# DOCUMENT EXCERPT:
Data quality + source of truth = decisions that make sense

Amira Roula
Volvo Cars Engineering
4 min readMay 17, 2022

--

Image source: mercurymediatechnology.com

Data quality is an important requirement for making well-founded data-driven decisions.

Garbage in gives garbage out

Using data just for the sake of it or because someone “told you”, rarely (if ever) generates good analyses or decisions.

In my assignment for the past a few months, I have been working with the data analytics resources of the direct-to-consumer channel of Volvo Cars with different sources of data. This is a tale of how to work together as engineers and non-engineers, to secure quality data and to use the same data sources and definitions.

Aligning Sources of Truth and Metric Definitions

To use quality data and the correct data definition is more complex than it sounds.

Let’s take a super easy concept such the volume KPI. I mean, how many different definitions of volume of a single product can there be? A thing is a thing, it probably has a unique tag even. But what constitutes the thing/product?

  • When do you count a product as a product and why?
  • Do you only count it when it is in your (the legal entity’s) possession?
  • What do you mean by possession? at a warehouse in the legal entity’s country, a warehouse abroad, in a factory being completed?

These questions relate to the definition aspect. Concepts are not easy to define but they need to be.

Even if you have a very clear and aligned definition of your data, it is important to know which data source is hosting the “truth” in case there are multiple sources of the same data. Also, it’s crucial to know about the data lineage, before using it. You should know if the data you are using is the raw version or already pre-processed, and if so, how this could have affected the raw data.

In my work with creating a new sales model and way of working with forecasting volumes, I started by thoroughly investigating:

  • Who owns the data?
  • Who uses the set of data I was working with?
  • How do the data stakeholders define the data and how is it used? How do they adapt it/use it in their work?

The user and owner list made up the stakeholder list and laid the foundation of working with one single definition of metrics and having a list of “sources of truth” for data.

Through meetings, workshops and by manager engagement, several key concepts could be defined, and sources set as the main sources of truth for the defined data.

The secret sauce for making a functional, decentralized data organization is having a strong and involving governance, which can guarantee efficiency by aligning data definitions, data formats, and best practices for working with data.

Use the same definitions and data sources

Aside from defining concepts correctly, setting the right definition, and using the correct data sources, you need to make sure it is aligned within the organization.

There are questions to be answered. For example, who owns the definition of a certain concept and relevant metrics? Is it ok for different teams or departments to use different definitions, if it is mandated or needed by the nature of their work? For example using book value figures for volume instead of using warehouse system data.

# REQUIRED WORK:
In the data quality article, list every question that was investigated at the start of the work on the new sales model and forecasting approach.

# SOURCE DATA:
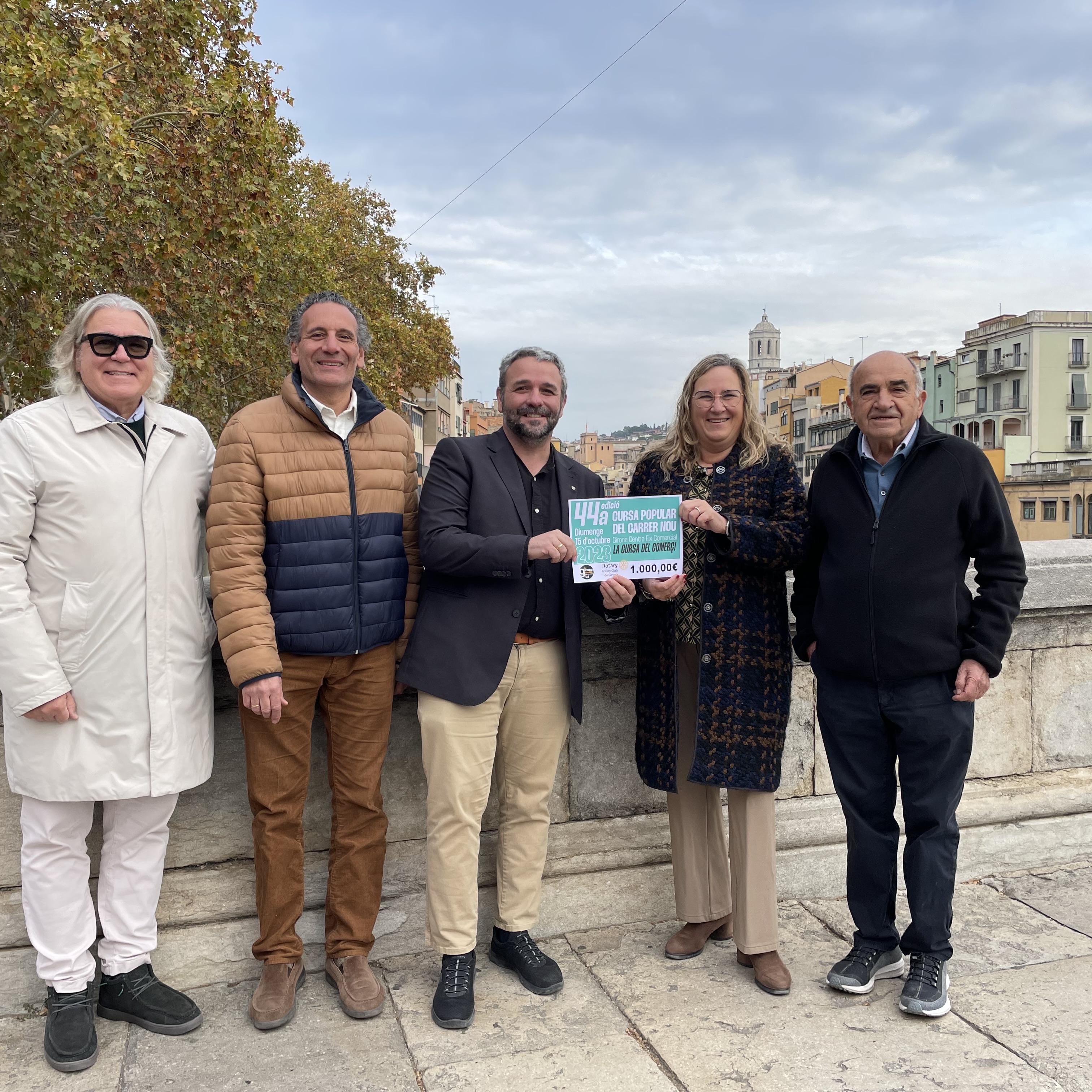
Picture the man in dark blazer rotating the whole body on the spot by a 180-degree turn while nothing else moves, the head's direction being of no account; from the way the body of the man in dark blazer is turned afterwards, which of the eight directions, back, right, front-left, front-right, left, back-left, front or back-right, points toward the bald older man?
back-right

# OUTPUT OF THE EXERCISE:
- Who owns the data?
- Who uses the set of data I was working with?
- How do the data stakeholders define the data and how is it used? How do they adapt it/use it in their work?